Storage is bigger and faster than ever, with 1.5TB drives shipping and 8Gbps Fibre Channel, 10Gbps iSCSI, Infiniband becoming affordable. The data to fill those disks and pipes is growing faster than ever, with archiving for e-discovery and legislative requirements growing all the time, audio and video data for surveillance, teleconference archives, video blog posts, Webcasts, and simply more business processes being digitized. By contrast, a unified approach for protecting and managing that data is not really much further along than it was ten years ago, when 10TB was a large amount of data for even big enterprises.
Now that petabytes are becoming commonplace, the problem is much more urgent. If indexing software to build metadata about all the files stored across an enterprise requires a cluster of servers to run, and it still takes days to complete an index, the utility of that metadata is limited. We keep getting hints of potential solutions to this sort of problem, such as Microsoft's promise of a new file system (Windows Future Storage) based on a relational database -- originally promised as part of Windows Server 2008 but now pushed out indefinitely.

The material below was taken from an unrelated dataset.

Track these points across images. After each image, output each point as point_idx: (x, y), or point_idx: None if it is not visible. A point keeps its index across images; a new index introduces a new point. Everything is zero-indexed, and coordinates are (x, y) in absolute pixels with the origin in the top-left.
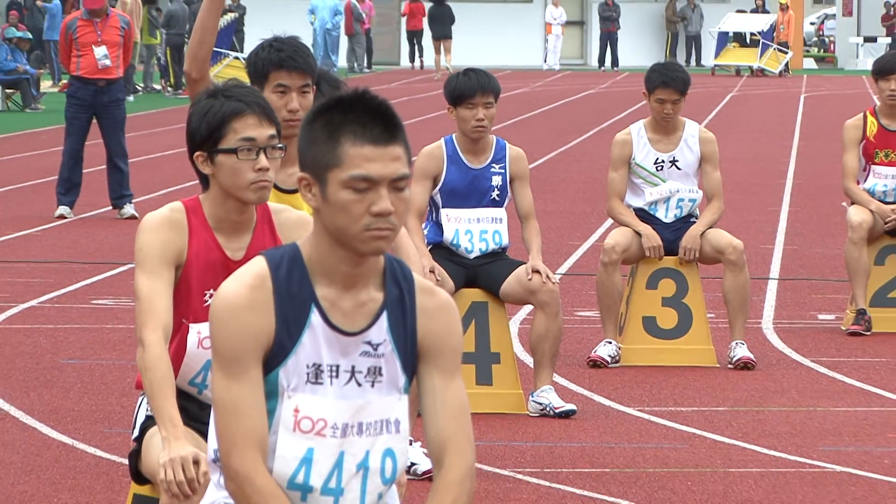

Don't blame Microsoft for failing to pull the rabbit out of the hat; it's a difficult problem to solve. To automatically classify data and index it requires a high degree of artificial intelligence. Indexing engines that can run across a LAN and index data on multiple disparate systems are extremely processor and bandwidth intensive.
While some of today's data management applications do a good job, they tend to be isolated silos, tied to a specific vendor's storage or to an application running on a specific platform. An enterprise-wide, multi-platform data management system that can handle all aspects of data management, including indexing, metadata creation, virtualization, migration, data tiering, replication, and so forth does not yet exist.
For such a data management system to become a reality, three key pieces must come together: widely adopted standards for data management, which should come from SNIA, the Storage Networking Industry Alliance; methods for automatically classifying and finding data, which should come from the file system; and cooperation between storage and OS vendors to facilitate single-console management of data across multiple data storage platforms, operating systems, and networks.
Will these pieces fall into place before we're swimming in exabytes? It depends mostly on you. Ask your vendors for these features, and keep asking. Nearly all storage and operating system vendors are members of SNIA. The infrastructure is there to create the standards necessary, but it has taken much longer to make any progress than one might hope.